(Before-and-after change records)
------------------------------------------------
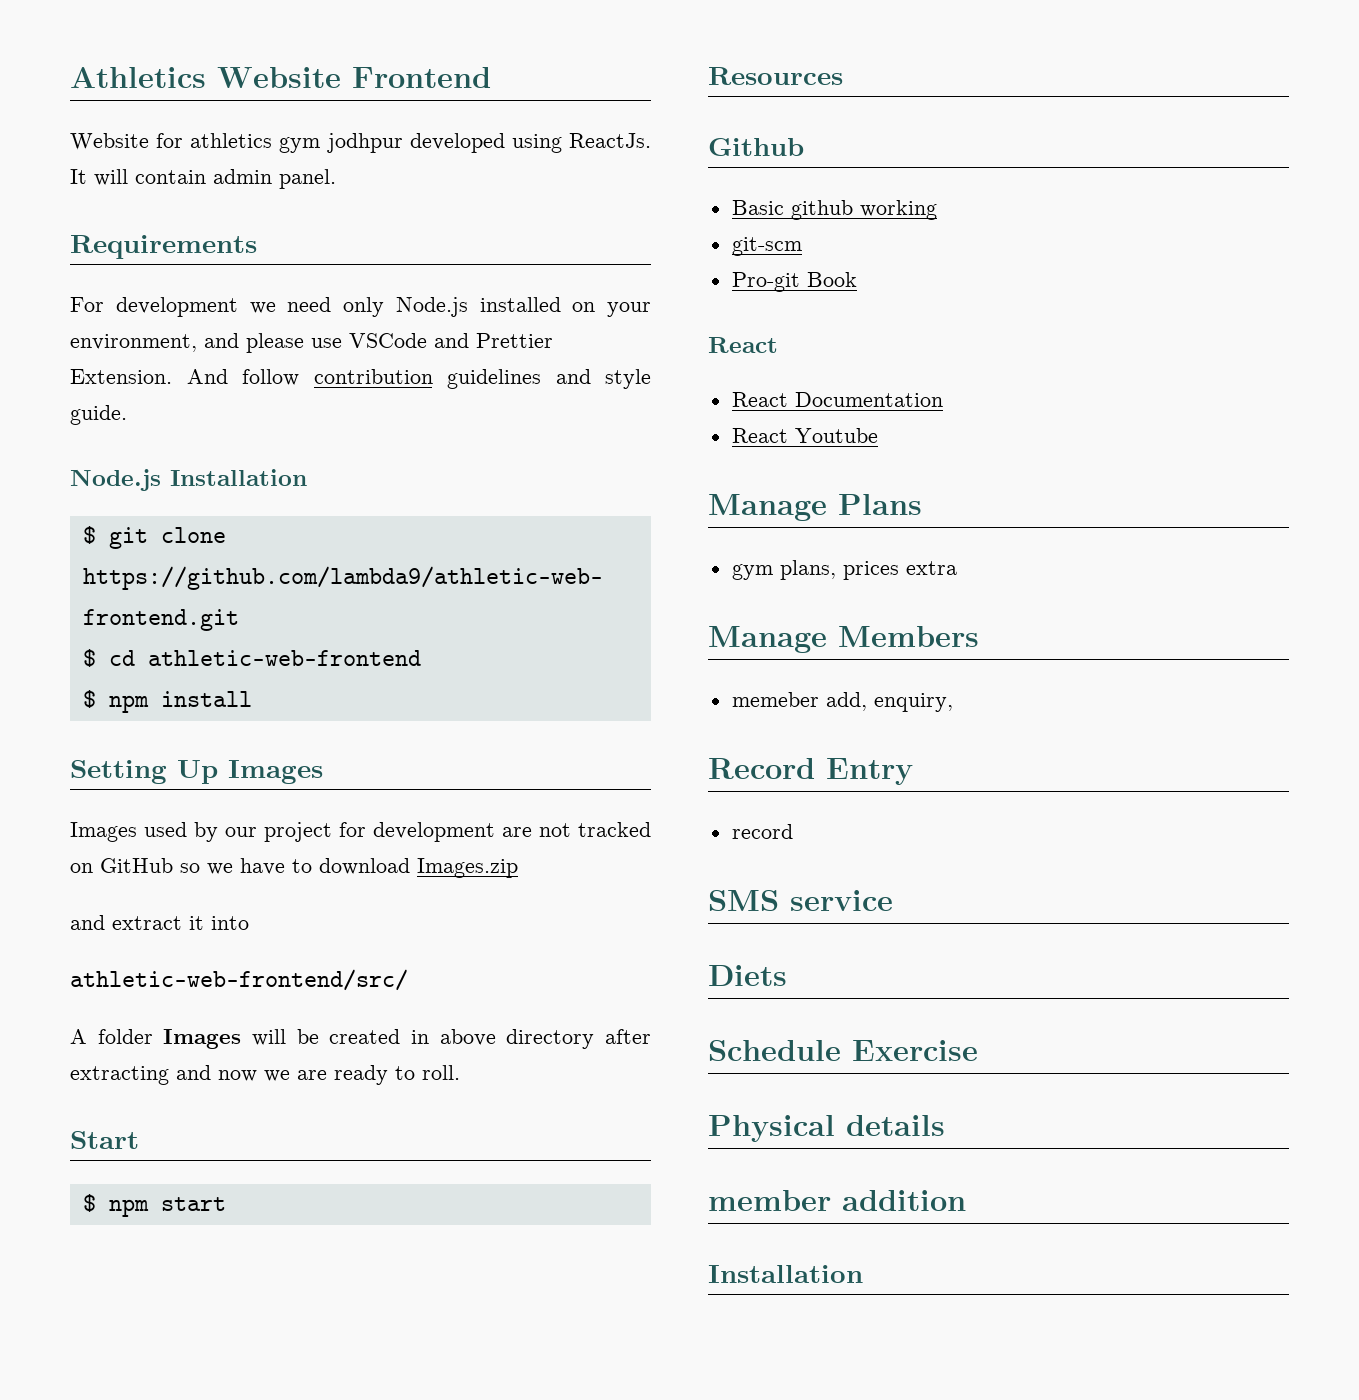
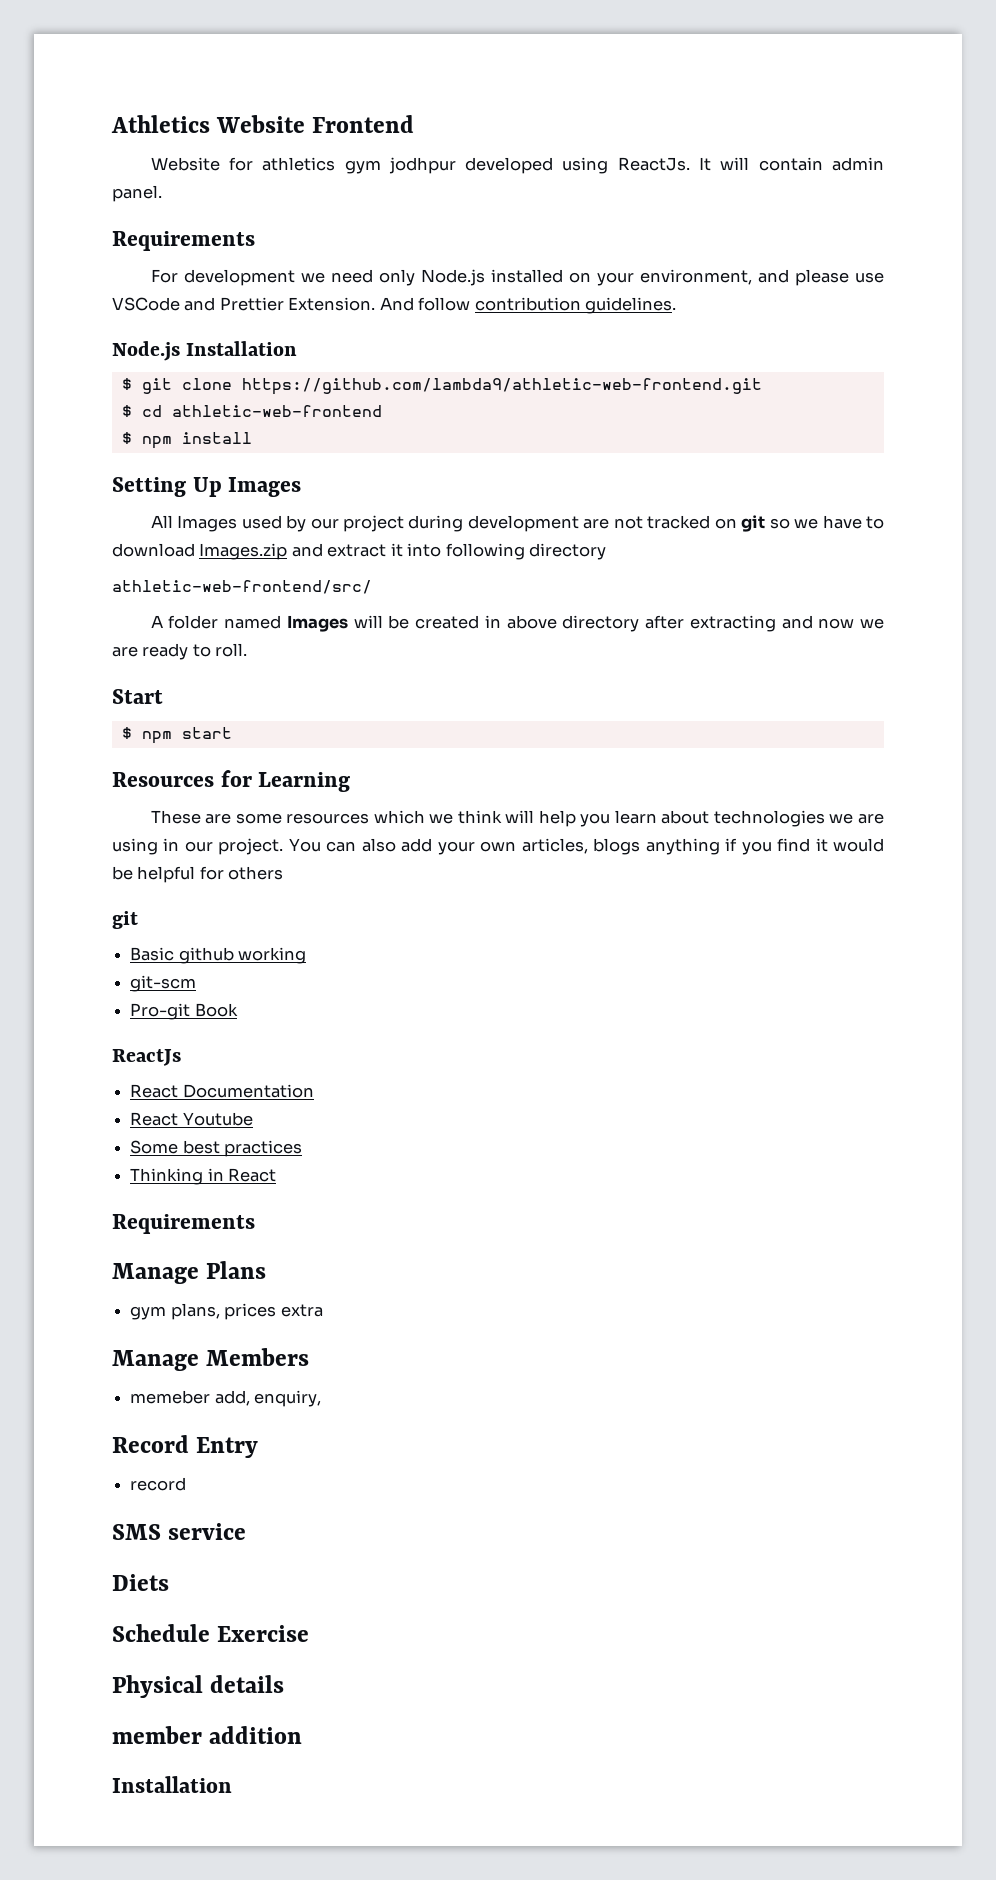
[447,369,651,389] [70,405,127,425] guidelines and style guide. -> [585,297,677,314] guidelines.
(323, 772) none -> [150,515,173,528] All
[339,822,366,837] for -> [408,515,464,532] during
[100,858,173,873] GitHub -> [741,515,766,532] git
(518, 868) // -> (288, 551) none
(249, 923) none -> [445,543,607,560] following directory
(153, 1036) none -> [224,615,282,629] named
[708,138,804,156] // Github -> [220,770,351,792] [150,810,884,827] [112,838,885,855] [112,866,284,883] [112,911,138,929] for Learning // These are some resources which we think will help you learn about technologies we are using in our project. You can also add your own articles, blogs anything if you find it would be helpful for others // git
[708,337,778,353] React -> [112,1049,181,1066] ReactJs
(878, 435) none -> [130,1140,303,1157] [130,1168,277,1185] [112,1214,255,1234] // Some best practices // Thinking in React // Requirements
------------------------------------------------
Your objective:
Tally the lines in the records above that contain the word "React", and give only that number.

Response:
2